───── Material for this task ─────

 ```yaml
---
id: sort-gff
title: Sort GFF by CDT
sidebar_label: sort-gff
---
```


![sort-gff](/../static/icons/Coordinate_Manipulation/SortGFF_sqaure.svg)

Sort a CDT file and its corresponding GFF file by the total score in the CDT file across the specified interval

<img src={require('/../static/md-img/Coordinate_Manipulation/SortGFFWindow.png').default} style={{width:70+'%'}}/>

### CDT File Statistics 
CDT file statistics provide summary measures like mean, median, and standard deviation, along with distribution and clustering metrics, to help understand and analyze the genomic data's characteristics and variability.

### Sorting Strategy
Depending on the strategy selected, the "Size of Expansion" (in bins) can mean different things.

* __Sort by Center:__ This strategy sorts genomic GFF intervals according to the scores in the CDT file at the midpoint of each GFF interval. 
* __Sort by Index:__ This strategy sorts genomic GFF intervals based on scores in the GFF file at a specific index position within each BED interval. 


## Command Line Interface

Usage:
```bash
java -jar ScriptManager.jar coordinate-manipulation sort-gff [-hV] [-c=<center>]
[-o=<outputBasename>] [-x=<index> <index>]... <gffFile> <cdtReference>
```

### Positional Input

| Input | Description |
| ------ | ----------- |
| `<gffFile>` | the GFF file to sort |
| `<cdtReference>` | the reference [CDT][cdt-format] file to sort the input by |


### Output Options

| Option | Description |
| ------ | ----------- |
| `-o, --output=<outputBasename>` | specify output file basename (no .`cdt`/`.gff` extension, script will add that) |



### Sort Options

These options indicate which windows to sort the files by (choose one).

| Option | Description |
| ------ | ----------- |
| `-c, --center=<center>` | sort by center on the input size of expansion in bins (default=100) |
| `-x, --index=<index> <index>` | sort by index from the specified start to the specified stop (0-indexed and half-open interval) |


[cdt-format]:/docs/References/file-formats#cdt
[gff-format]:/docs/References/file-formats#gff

─────
───── Material for this task ─────

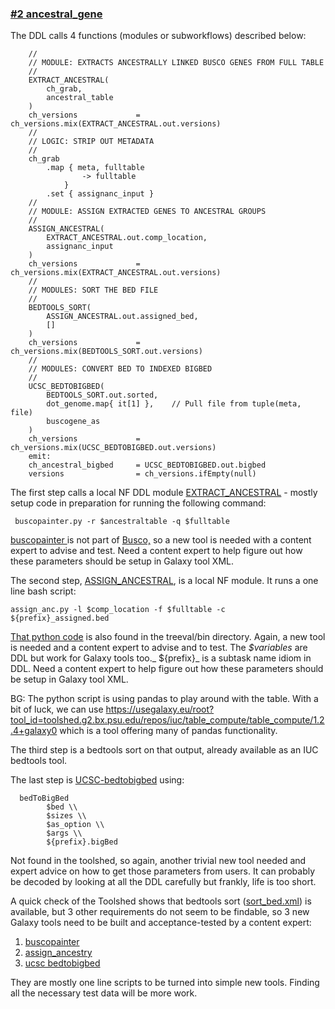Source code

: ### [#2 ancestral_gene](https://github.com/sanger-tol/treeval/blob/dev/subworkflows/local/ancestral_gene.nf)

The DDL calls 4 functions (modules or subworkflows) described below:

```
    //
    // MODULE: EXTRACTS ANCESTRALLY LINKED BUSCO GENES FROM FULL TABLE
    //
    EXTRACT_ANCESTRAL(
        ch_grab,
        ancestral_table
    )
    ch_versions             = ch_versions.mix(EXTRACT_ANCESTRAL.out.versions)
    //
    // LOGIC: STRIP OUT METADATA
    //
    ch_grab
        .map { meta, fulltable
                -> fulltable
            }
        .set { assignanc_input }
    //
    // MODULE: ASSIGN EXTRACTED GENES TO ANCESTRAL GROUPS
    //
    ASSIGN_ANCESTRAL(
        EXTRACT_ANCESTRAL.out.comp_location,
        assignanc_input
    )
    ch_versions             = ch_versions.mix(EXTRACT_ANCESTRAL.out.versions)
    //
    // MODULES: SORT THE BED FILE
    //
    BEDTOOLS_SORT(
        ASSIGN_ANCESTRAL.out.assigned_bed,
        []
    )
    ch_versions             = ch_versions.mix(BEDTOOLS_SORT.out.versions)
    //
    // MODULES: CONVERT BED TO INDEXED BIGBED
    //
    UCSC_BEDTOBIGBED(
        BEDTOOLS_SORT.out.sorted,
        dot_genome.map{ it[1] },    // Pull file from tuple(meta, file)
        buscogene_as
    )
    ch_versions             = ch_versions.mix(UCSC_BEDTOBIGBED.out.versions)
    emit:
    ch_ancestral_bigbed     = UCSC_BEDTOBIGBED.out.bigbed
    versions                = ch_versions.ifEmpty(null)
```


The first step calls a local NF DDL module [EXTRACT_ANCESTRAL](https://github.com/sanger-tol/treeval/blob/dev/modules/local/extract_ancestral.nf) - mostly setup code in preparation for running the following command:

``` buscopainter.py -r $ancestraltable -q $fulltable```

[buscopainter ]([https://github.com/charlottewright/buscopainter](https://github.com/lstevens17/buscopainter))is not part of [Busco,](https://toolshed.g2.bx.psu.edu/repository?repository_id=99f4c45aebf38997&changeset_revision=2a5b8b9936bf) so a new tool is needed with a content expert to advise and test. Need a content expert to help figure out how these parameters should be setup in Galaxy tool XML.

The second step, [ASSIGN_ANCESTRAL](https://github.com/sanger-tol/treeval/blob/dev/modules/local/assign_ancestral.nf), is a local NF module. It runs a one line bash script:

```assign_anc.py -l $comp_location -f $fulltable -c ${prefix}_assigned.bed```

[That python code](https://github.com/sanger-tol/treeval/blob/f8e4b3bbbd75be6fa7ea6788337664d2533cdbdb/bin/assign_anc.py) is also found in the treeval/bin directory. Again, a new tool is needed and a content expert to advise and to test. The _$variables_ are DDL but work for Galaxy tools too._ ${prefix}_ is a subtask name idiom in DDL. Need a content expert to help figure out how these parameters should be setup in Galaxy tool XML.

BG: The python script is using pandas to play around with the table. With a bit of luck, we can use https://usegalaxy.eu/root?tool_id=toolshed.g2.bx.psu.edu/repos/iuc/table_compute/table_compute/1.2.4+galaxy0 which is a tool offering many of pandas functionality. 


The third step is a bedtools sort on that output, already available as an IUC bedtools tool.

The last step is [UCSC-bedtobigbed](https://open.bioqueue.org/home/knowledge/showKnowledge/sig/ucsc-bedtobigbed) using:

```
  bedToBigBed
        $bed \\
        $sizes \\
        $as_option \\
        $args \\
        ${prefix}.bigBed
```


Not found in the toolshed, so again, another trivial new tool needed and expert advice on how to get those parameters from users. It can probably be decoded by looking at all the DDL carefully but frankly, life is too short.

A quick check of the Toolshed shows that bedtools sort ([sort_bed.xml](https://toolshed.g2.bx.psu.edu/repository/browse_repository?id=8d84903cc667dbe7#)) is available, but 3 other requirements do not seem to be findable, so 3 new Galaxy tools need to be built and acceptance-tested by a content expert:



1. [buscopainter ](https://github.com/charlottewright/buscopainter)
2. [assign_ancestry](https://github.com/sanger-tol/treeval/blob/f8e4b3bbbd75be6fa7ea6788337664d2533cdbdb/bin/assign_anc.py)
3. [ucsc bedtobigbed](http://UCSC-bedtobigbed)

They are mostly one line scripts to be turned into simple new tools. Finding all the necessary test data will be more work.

─────

*About this task*
From the records above, copy only the lines starting with the line that holds "Depending on the" and going on through the line that holds "Input | Description |", exactly as written.

*Response to this exercise*
Depending on the strategy selected, the "Size of Expansion" (in bins) can mean different things.

* __Sort by Center:__ This strategy sorts genomic GFF intervals according to the scores in the CDT file at the midpoint of each GFF interval. 
* __Sort by Index:__ This strategy sorts genomic GFF intervals based on scores in the GFF file at a specific index position within each BED interval. 


## Command Line Interface

Usage:
```bash
java -jar ScriptManager.jar coordinate-manipulation sort-gff [-hV] [-c=<center>]
[-o=<outputBasename>] [-x=<index> <index>]... <gffFile> <cdtReference>
```

### Positional Input

| Input | Description |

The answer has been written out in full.